Ich hab da ein Problem ich hoffe ihr könnt mir helfen.

Ich war gestern in dem Wüsten Gebiet unterwegs,bevor ich off gehen wollte bin ich noch einen Freund helfen.
Ich hab mich dann zu ihm hin geportet und wir haben zusammen gequestet fast zum schluß sind wir dann in ein Dungeon
gegangen( Er war noch im Hinterland) wo ein Dialog Fenster kam was darin stand hab ich leider nicht gelesen .
Als wir schlafen gehen wollten, wollte ich mich wieder zu meinem quest stand porten allerdings konnte ich mich nicht mehr in die
Wüste Porten sondern landete immer in der ersten Stadt.
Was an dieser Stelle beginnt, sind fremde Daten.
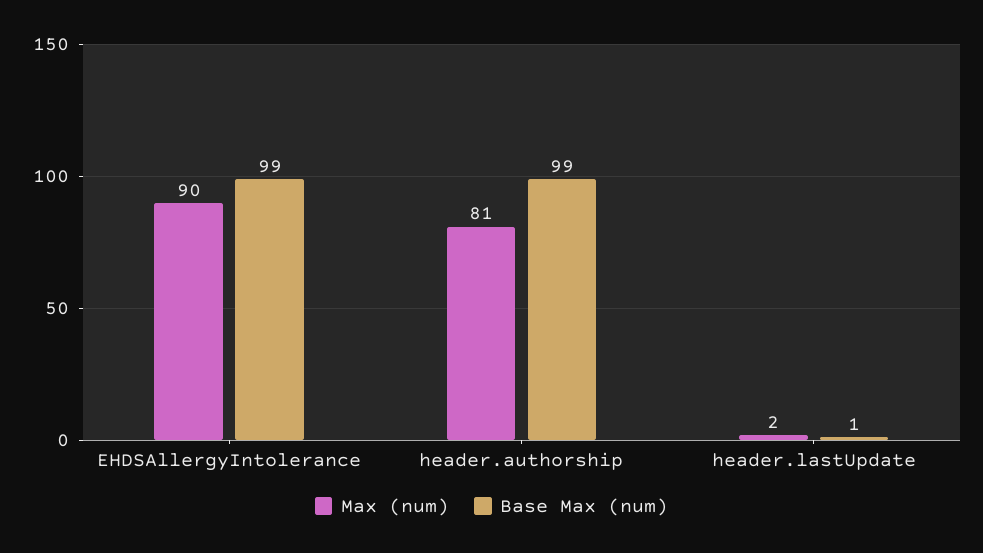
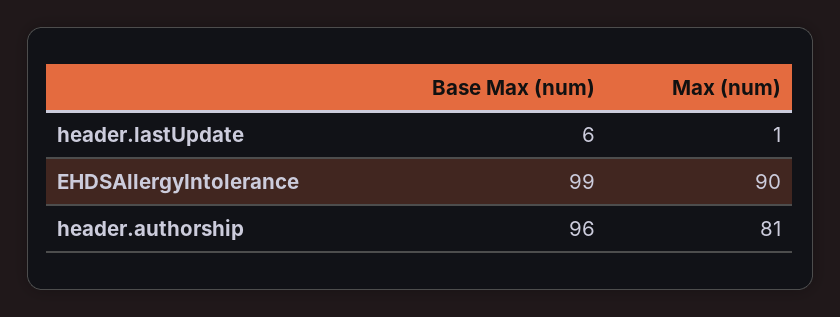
Base Max (num), header.authorship: 99 -> 96
Max (num), header.lastUpdate: 2 -> 1
Base Max (num), header.lastUpdate: 1 -> 6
Wie komme ich jetzt am besten wieder in die Wüste?


----------



## Fedaykin (16. Mai 2012)

Trenix schrieb:


> ( Er war noch im Hinterland) wo ein Dialog Fenster kam was darin stand hab ich leider nicht gelesen .



Großes Tennis....


----------



## floppydrive (16. Mai 2012)

Hauptmenü - > Questauswahl hf


----------